I have 2 questions that will help me understand how HDFS works in the context of blocks.
1. You use the hadoop fs -put command to write a 300 MB file using and HDFS block size of 64 MB. Just after this command has finished writing 200 MB of this file, what would another user see when trying to access this file?
A. They would see Hadoop throw an ConcurrentFileAccessException when they try to access this file.
B. They would see the current state of the file, up to the last bit written by the command.
C. They would see the current of the file through the last completed block.
D. They would see no content until the whole file written and closed.
As I see it, because the file is splitted into blocks, when each block is put in the HDFS it becomes available, so my answer is C, but I do need a verification for it...
2. You need to move a file titled “weblogs” into HDFS. When you try to copy the file, you can’t.
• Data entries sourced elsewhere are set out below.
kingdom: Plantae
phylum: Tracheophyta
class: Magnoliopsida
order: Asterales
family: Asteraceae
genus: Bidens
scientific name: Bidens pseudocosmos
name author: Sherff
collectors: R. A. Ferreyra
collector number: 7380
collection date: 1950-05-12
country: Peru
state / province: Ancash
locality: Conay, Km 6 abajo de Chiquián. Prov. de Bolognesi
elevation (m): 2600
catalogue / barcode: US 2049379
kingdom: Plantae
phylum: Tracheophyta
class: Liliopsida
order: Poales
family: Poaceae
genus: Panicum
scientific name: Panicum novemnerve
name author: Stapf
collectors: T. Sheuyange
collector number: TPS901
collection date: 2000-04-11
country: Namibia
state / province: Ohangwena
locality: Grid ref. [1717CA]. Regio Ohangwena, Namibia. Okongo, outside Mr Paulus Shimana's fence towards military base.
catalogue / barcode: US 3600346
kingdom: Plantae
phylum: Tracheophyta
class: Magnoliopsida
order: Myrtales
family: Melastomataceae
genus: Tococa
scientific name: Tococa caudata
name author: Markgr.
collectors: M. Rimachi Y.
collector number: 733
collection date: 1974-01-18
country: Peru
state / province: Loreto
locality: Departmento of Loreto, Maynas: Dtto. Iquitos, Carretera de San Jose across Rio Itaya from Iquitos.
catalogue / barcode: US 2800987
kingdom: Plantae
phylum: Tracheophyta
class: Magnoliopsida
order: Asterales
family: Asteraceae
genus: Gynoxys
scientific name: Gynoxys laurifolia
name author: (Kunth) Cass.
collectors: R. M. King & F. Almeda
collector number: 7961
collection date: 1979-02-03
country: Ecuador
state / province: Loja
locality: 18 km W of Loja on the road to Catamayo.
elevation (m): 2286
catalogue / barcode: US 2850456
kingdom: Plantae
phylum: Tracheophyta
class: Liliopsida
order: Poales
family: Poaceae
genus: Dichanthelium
You know you have ample space on your DataNodes. Which action should you take to relieve this situation and store more files in HDFS?
A. Increase the block size on all current files in HDFS.
B. Increase the block size on your remaining files.
C. Decrease the block size on your remaining files.
D. Increase the amount of memory for the NameNode.
E. Increase the number of disks (or size) for the NameNode.
F. Decrease the block size on all current files in HDFS.
My approach for this one is that the file is probably small enough to fit, but a much larger block will be allocated for it, and so if you decrease the block size it will "defragment" some of the gaps - I can't figure out though, if it is a good approach to do this for the remaining files or all the files... or even if my approach is correct
Thank you!!